ACTIVITY: Write the lines out again, from the top of the material to the line containing "The pretty town of Hervás is the", pictures excluded.

TASK DATA:

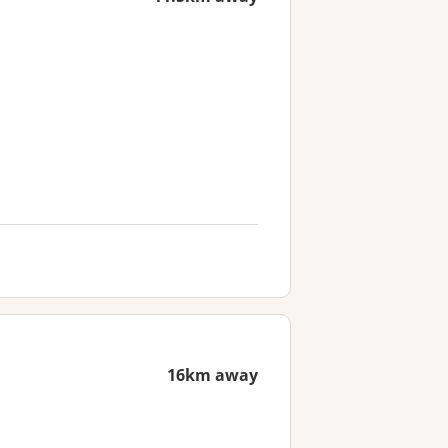
16km away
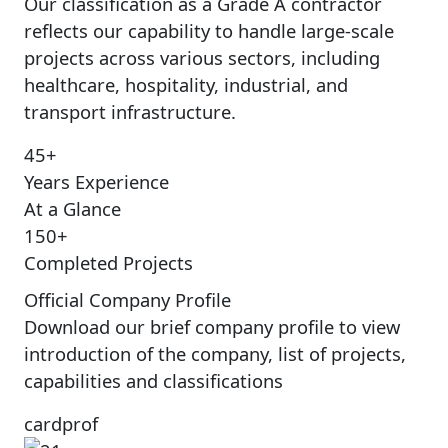
Our classification as a Grade A contractor
reflects our capability to handle large-scale
projects across various sectors, including
healthcare, hospitality, industrial, and
transport infrastructure.
45+
Years Experience
At a Glance
150+
Completed Projects
Official Company Profile
Download our brief company profile to view
introduction of the company, list of projects,
capabilities and classifications
cardprof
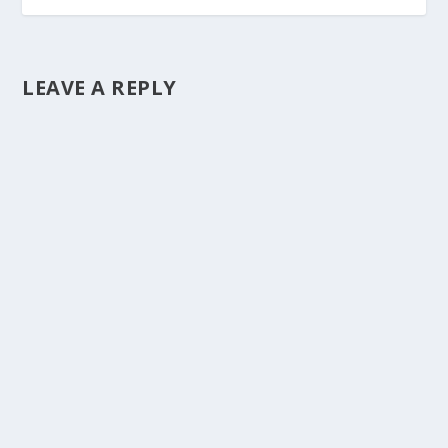
LEAVE A REPLY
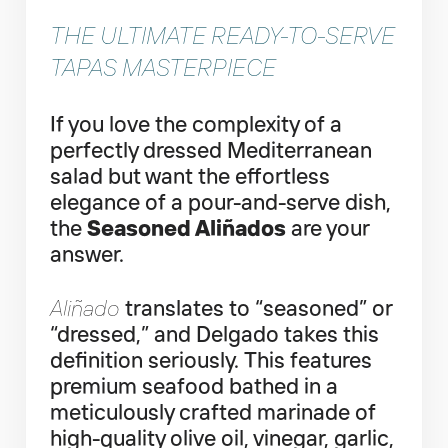
THE ULTIMATE READY-TO-SERVE
TAPAS MASTERPIECE
If you love the complexity of a
perfectly dressed Mediterranean
salad but want the effortless
elegance of a pour-and-serve dish,
the
Seasoned Aliñados
are your
answer.
Aliñado
translates to “seasoned” or
“dressed,” and Delgado takes this
definition seriously. This features
premium seafood bathed in a
meticulously crafted marinade of
high-quality olive oil, vinegar, garlic,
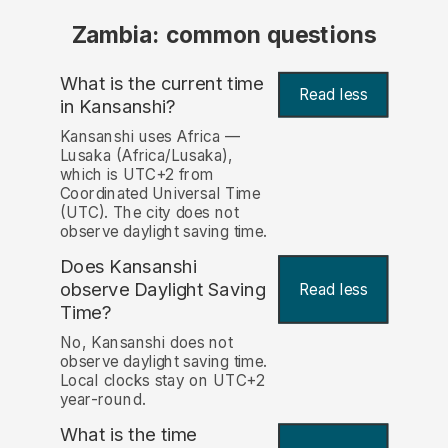
Zambia: common questions
What is the current time
Read less
in Kansanshi?
Kansanshi uses Africa —
Lusaka (Africa/Lusaka),
which is UTC+2 from
Coordinated Universal Time
(UTC). The city does not
observe daylight saving time.
Does Kansanshi
observe Daylight Saving
Read less
Time?
No, Kansanshi does not
observe daylight saving time.
Local clocks stay on UTC+2
year-round.
What is the time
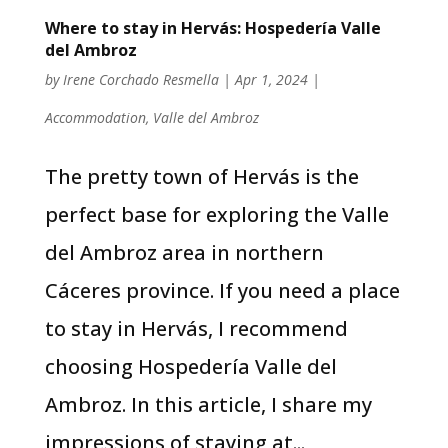
Where to stay in Hervás: Hospedería Valle
del Ambroz
by
Irene Corchado Resmella
|
Apr 1, 2024
|
Accommodation
,
Valle del Ambroz
The pretty town of Hervás is the
perfect base for exploring the Valle
del Ambroz area in northern
Cáceres province. If you need a place
to stay in Hervás, I recommend
choosing Hospedería Valle del
Ambroz. In this article, I share my
impressions of staying at...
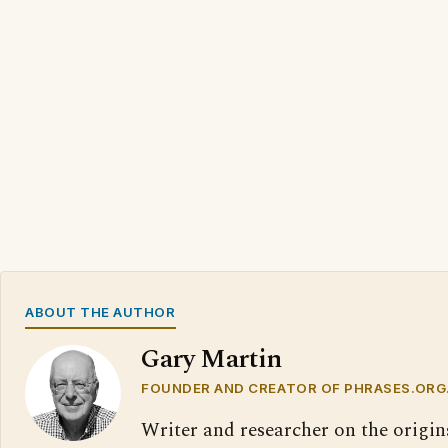
ABOUT THE AUTHOR
Gary Martin
FOUNDER AND CREATOR OF PHRASES.ORG
Writer and researcher on the origin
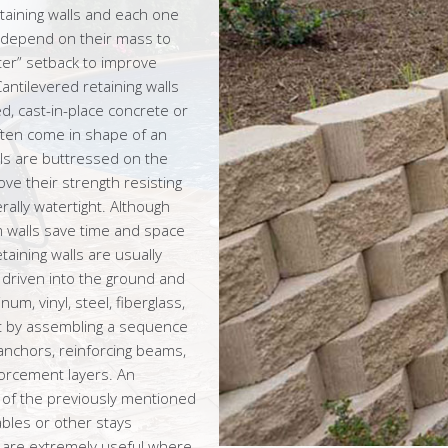
etaining walls and each one
s depend on their mass to
ter” setback to improve
Cantilevered retaining walls
d, cast-in-place concrete or
ften come in shape of an
lls are buttressed on the
ove their strength resisting
rally watertight. Although
m walls save time and space
aining walls are usually
e driven into the ground and
m, vinyl, steel, fiberglass,
ilt by assembling a sequence
 anchors, reinforcing beams,
forcement layers. An
y of the previously mentioned
ables or other stays
ls are extremely useful where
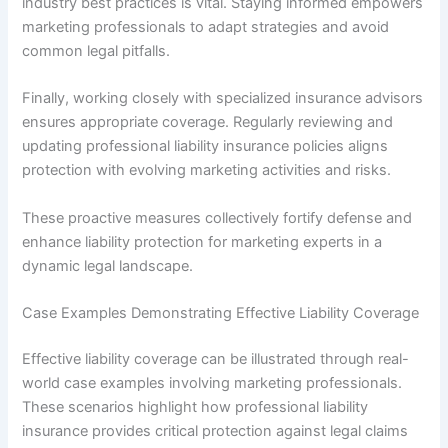
industry best practices is vital. Staying informed empowers
marketing professionals to adapt strategies and avoid
common legal pitfalls.
Finally, working closely with specialized insurance advisors
ensures appropriate coverage. Regularly reviewing and
updating professional liability insurance policies aligns
protection with evolving marketing activities and risks.
These proactive measures collectively fortify defense and
enhance liability protection for marketing experts in a
dynamic legal landscape.
Case Examples Demonstrating Effective Liability Coverage
Effective liability coverage can be illustrated through real-
world case examples involving marketing professionals.
These scenarios highlight how professional liability
insurance provides critical protection against legal claims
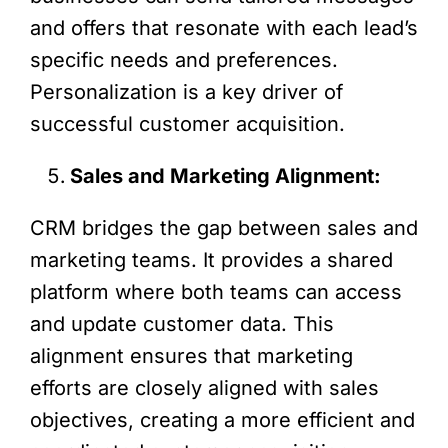
and offers that resonate with each lead’s
specific needs and preferences.
Personalization is a key driver of
successful customer acquisition.
Sales and Marketing Alignment:
CRM bridges the gap between sales and
marketing teams. It provides a shared
platform where both teams can access
and update customer data. This
alignment ensures that marketing
efforts are closely aligned with sales
objectives, creating a more efficient and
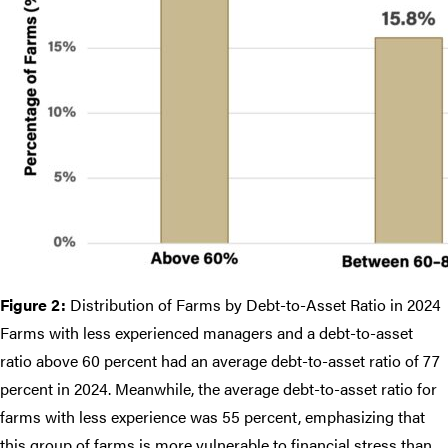
Figure 2:
Distribution of Farms by Debt-to-Asset Ratio in 2024
Farms with less experienced managers and a debt-to-asset
ratio above 60 percent had an average debt-to-asset ratio of 77
percent in 2024. Meanwhile, the average debt-to-asset ratio for
farms with less experience was 55 percent, emphasizing that
this group of farms is more vulnerable to financial stress than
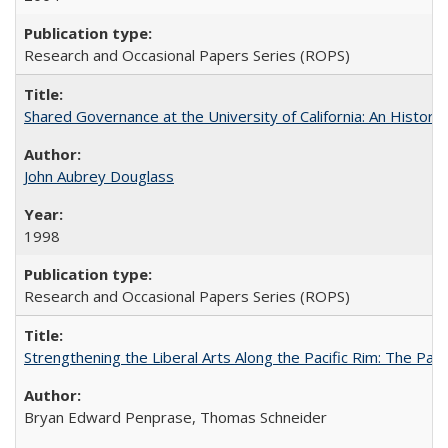
Research and Occasional Papers Series (ROPS)
Shared Governance at the University of California: An Histori
John Aubrey Douglass
1998
Research and Occasional Papers Series (ROPS)
Strengthening the Liberal Arts Along the Pacific Rim: The Pac
Bryan Edward Penprase, Thomas Schneider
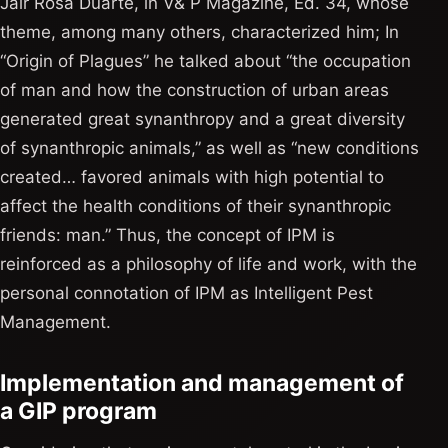
Jair Rosa Duarte, in V& P Magazine, Ed. 34, whose
theme, among many others, characterized him; In
“Origin of Plagues” he talked about “the occupation
of man and how the construction of urban areas
generated great synanthropy and a great diversity
of synanthropic animals,” as well as “new conditions
created… favored animals with high potential to
affect the health conditions of their synanthropic
friends: man.” Thus, the concept of IPM is
reinforced as a philosophy of life and work, with the
personal connotation of IPM as Intelligent Pest
Management.
Implementation and management of
a GIP program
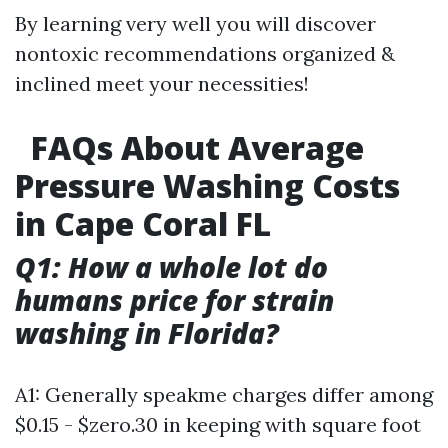
By learning very well you will discover
nontoxic recommendations organized &
inclined meet your necessities!
FAQs About Average
Pressure Washing Costs
in Cape Coral FL
Q1: How a whole lot do
humans price for strain
washing in Florida?
A1: Generally speakme charges differ among
$0.15 - $zero.30 in keeping with square foot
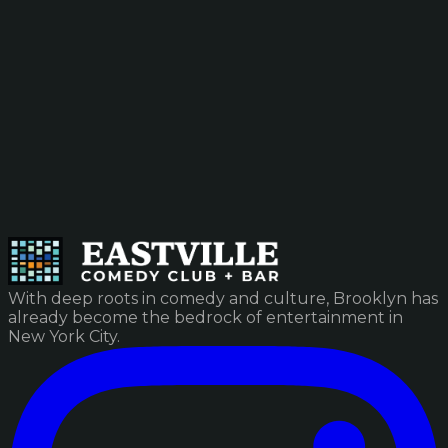
With deep roots in comedy and culture, Brooklyn has
already become the bedrock of entertainment in
New York City.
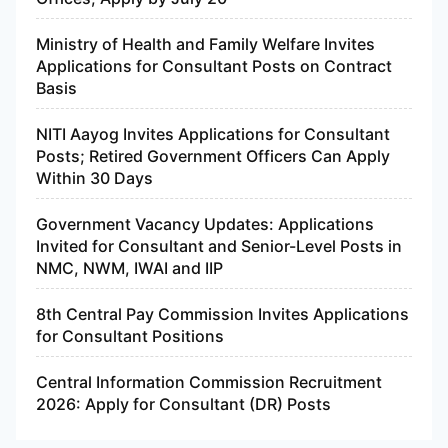
Ministry of Health and Family Welfare Invites
Applications for Consultant Posts on Contract
Basis
NITI Aayog Invites Applications for Consultant
Posts; Retired Government Officers Can Apply
Within 30 Days
Government Vacancy Updates: Applications
Invited for Consultant and Senior-Level Posts in
NMC, NWM, IWAI and IIP
8th Central Pay Commission Invites Applications
for Consultant Positions
Central Information Commission Recruitment
2026: Apply for Consultant (DR) Posts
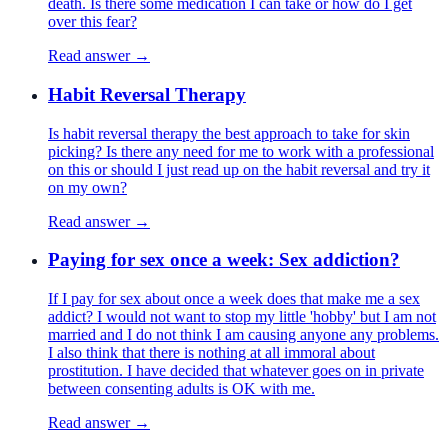
death. Is there some medication I can take or how do I get
over this fear?
Read answer →
Habit Reversal Therapy
Is habit reversal therapy the best approach to take for skin
picking? Is there any need for me to work with a professional
on this or should I just read up on the habit reversal and try it
on my own?
Read answer →
Paying for sex once a week: Sex addiction?
If I pay for sex about once a week does that make me a sex
addict? I would not want to stop my little 'hobby' but I am not
married and I do not think I am causing anyone any problems.
I also think that there is nothing at all immoral about
prostitution. I have decided that whatever goes on in private
between consenting adults is OK with me.
Read answer →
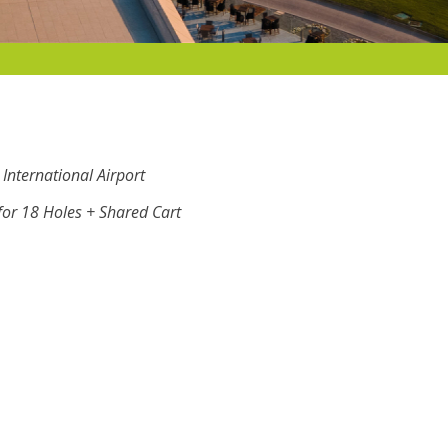
International Airport
or 18 Holes + Shared Cart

RESPONSE TO THE EXERCISE:
16km away
Our classification as a Grade A contractor
reflects our capability to handle large-scale
projects across various sectors, including
healthcare, hospitality, industrial, and
transport infrastructure.
45+
Years Experience
At a Glance
150+
Completed Projects
Official Company Profile
Download our brief company profile to view
introduction of the company, list of projects,
capabilities and classifications
cardprof
LEAVE A REPLY
THE ULTIMATE READY-TO-SERVE
TAPAS MASTERPIECE
If you love the complexity of a
perfectly dressed Mediterranean
salad but want the effortless
elegance of a pour-and-serve dish,
the
Seasoned Aliñados
are your
answer.
Aliñado
translates to “seasoned” or
“dressed,” and Delgado takes this
definition seriously. This features
premium seafood bathed in a
meticulously crafted marinade of
high-quality olive oil, vinegar, garlic,
Zambia: common questions
What is the current time
Read less
in Kansanshi?
Kansanshi uses Africa —
Lusaka (Africa/Lusaka),
which is UTC+2 from
Coordinated Universal Time
(UTC). The city does not
observe daylight saving time.
Does Kansanshi
observe Daylight Saving
Read less
Time?
No, Kansanshi does not
observe daylight saving time.
Local clocks stay on UTC+2
year-round.
What is the time
Where to stay in Hervás: Hospedería Valle
del Ambroz
by
Irene Corchado Resmella
|
Apr 1, 2024
|
Accommodation
,
Valle del Ambroz
The pretty town of Hervás is the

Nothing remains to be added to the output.